Katharine’s maternal aunt was the mother superior of the Society of the Sacred Heart in Torresdale, an indication of how religious the family was.

During a family trip to the western US in 1884, Katharine was awakened to the poverty and destitution of Native Americans on reservation lands and she was inspired to do something to help them.

St Katharine Drexel. Photo: Flickr.

When her father died in 1885, she and her sisters inherited a vast fortune. Believing that all people should have access to education, she continued the work earlier undertaken by her family of founding and endowing schools and churches for African Americans and Native Americans in the South and West. She visited these establishments, travelling by donkey and stagecoach.

In January 1887 Katharine had a private audience with Pope Leo XIII in which she pointed out the need for nuns to staff her religious schools. The pope challenged her to devote her life and fortune to this work. In 1889, she fulfilled that desire, becoming a novice with the Sisters of Mercy in Pittsburgh.

In February 1891 she took her final vows and, with a few companions, founded the Blessed Sacrament Sisters for Indians and Coloured People. They lived in the Drexel summer home in Torresdale and the following year moved to the new St Elizabeth’s Convent in Cornwells Heights.

The congregation received final papal approval in May 1913. Sr Katharine served as the first Superior General of the Congregation and remained in that position until 1937, when illness prevented her from continuing.

She soon began an extensive building campaign, founding St Catherine’s Boarding School for Pueblo Indians in Santa Fe, New Mexico, in 1894, and then a school for African American girls in Rock Castle, Virginia in 1899.

In 1915 she established Xavier High School in New Orleans for the education of black children. In 1925 the school became Xavier University of Louisiana, the only historically black and Catholic university in the US. It is still in existence.

By the time of her death in 1955 she had used more than $12 million of her inheritance to establish 49 primary schools, 12 high schools, and Xavier University. In addition, she financed an organisation in Havana, Cuba, to care for Afro-Cuban children who had been orphaned by the Spanish-American War.

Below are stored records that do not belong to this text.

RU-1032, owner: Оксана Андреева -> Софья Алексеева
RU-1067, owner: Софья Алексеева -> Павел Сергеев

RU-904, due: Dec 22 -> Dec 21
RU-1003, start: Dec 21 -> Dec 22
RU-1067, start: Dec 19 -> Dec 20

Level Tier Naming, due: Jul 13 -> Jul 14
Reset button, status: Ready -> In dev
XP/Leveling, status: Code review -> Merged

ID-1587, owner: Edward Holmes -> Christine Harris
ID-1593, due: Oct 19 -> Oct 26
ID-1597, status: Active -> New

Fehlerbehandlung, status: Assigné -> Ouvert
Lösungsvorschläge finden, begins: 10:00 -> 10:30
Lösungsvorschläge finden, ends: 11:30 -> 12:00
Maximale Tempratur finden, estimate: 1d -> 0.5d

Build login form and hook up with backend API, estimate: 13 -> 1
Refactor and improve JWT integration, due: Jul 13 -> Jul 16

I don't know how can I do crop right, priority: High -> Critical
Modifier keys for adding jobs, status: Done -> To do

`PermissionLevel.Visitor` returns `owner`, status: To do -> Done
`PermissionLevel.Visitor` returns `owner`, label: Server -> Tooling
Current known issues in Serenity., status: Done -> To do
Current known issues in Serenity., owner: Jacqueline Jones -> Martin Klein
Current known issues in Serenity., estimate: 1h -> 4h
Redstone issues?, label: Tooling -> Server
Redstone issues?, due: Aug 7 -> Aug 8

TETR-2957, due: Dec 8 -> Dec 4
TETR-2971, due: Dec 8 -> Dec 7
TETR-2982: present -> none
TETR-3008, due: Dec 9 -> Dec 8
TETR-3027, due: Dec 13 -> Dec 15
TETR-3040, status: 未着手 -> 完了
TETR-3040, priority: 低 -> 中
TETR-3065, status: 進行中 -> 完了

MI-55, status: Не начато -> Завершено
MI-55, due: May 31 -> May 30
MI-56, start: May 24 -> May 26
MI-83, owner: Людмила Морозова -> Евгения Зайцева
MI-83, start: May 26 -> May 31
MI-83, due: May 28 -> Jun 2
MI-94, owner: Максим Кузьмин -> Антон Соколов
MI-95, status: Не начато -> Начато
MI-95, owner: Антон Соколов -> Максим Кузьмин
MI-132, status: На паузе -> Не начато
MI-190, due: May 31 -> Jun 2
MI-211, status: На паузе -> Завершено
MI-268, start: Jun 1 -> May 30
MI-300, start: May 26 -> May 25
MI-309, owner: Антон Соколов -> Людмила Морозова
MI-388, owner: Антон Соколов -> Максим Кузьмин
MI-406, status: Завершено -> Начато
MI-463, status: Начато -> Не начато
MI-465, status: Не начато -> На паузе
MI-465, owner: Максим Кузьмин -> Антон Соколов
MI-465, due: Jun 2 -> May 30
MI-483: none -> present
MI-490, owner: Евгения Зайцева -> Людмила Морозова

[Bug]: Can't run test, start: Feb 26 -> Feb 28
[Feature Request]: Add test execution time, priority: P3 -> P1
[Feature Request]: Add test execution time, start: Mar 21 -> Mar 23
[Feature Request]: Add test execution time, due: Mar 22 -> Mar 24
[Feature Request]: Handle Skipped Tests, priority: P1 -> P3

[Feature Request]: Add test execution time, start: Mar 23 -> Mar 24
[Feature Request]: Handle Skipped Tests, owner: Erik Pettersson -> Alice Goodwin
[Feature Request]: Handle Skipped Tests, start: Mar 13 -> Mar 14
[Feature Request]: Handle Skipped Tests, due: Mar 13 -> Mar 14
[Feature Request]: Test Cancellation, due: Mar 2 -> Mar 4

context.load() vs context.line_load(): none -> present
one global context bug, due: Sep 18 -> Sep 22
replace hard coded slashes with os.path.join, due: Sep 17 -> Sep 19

Sr Katharine died on 3 March 1955 at the age of 96. She was beatified by Pope John Paul II on 20 November 1988 and was canonised by the same Pope on 1 October 2000.

The Vatican cited especially her love for the Eucharist and her view on the unity of all peoples; her courage and initiative in addressing social inequality among minorities; her efforts to achieve quality education for all; and her selfless service, including the donation of her inheritance, for the victims of injustice. She is the patron saint of racial justice and philanthropists.

Her feast day is March 3, the day of her death. Sr Katharine is the second US-born saint, following St Elizabeth Ann Seton, who was canonised in 1975.